Disaster Recovery | Feature
Facing Down Catastrophe: Disaster Planning for Schools
The process of preparing for disaster can actually help your school or district find the agility it needs to weather any kind of change, emergency or otherwise.
- By Dian Schaffhauser
Joe Annibale, superintendent of Union Beach School District, remembers getting the call Monday night, Oct. 29, 2012. The custodians reported to him that the lone school in the district — Memorial, which was the highest point in town and always served as the evacuation center in times of trouble — was taking on water. And not just water, Hurricane Sandy had engulfed this community of 6,245 people with a slushy cocktail of street runoff, sewage, and salt water, like a scene "out of the Titanic," Annibale recounted.
He "immediately" contacted a disaster restoration company, knowing he'd have to beat the crush that soon would be coming from every other building owner in the region suffering loss during the storm. The next day that company came onsite with generators, lighting, and wet/dry vacs and began sucking up the sludge, while Annibale began assessing the damage with an administrator. "I knew immediately when I took a tour of the building that my students were not returning to this school any time soon," he recalled.

+++

▶ **TASK BRIEF**
Repeat the school disaster planning article from "Disaster Recovery |" to "emergency or otherwise.", swapping "agility" for "flexibility".

▶ **AVAILABLE DATA**
+++

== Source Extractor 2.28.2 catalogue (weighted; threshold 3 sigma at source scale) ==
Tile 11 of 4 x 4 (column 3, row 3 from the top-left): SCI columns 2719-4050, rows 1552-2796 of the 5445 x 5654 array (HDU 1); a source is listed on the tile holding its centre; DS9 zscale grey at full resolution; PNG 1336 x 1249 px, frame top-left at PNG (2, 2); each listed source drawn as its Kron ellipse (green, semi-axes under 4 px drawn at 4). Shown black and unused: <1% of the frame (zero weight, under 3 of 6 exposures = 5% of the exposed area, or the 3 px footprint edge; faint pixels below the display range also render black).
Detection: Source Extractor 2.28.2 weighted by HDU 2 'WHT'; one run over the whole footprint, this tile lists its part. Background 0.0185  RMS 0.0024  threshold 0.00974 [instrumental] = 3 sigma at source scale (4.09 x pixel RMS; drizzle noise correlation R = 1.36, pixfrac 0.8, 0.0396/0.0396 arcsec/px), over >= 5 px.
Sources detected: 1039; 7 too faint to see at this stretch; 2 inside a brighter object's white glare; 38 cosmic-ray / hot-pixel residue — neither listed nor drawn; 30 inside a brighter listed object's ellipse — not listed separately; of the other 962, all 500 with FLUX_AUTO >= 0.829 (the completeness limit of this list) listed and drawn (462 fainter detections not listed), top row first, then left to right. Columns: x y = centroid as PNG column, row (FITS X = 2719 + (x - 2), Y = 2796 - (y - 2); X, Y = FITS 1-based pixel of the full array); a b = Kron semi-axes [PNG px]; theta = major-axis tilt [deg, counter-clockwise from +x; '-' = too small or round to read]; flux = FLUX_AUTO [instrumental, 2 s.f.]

+++

▶ **CORRECT OUTPUT**
Disaster Recovery | Feature
Facing Down Catastrophe: Disaster Planning for Schools
The process of preparing for disaster can actually help your school or district find the flexibility it needs to weather any kind of change, emergency or otherwise.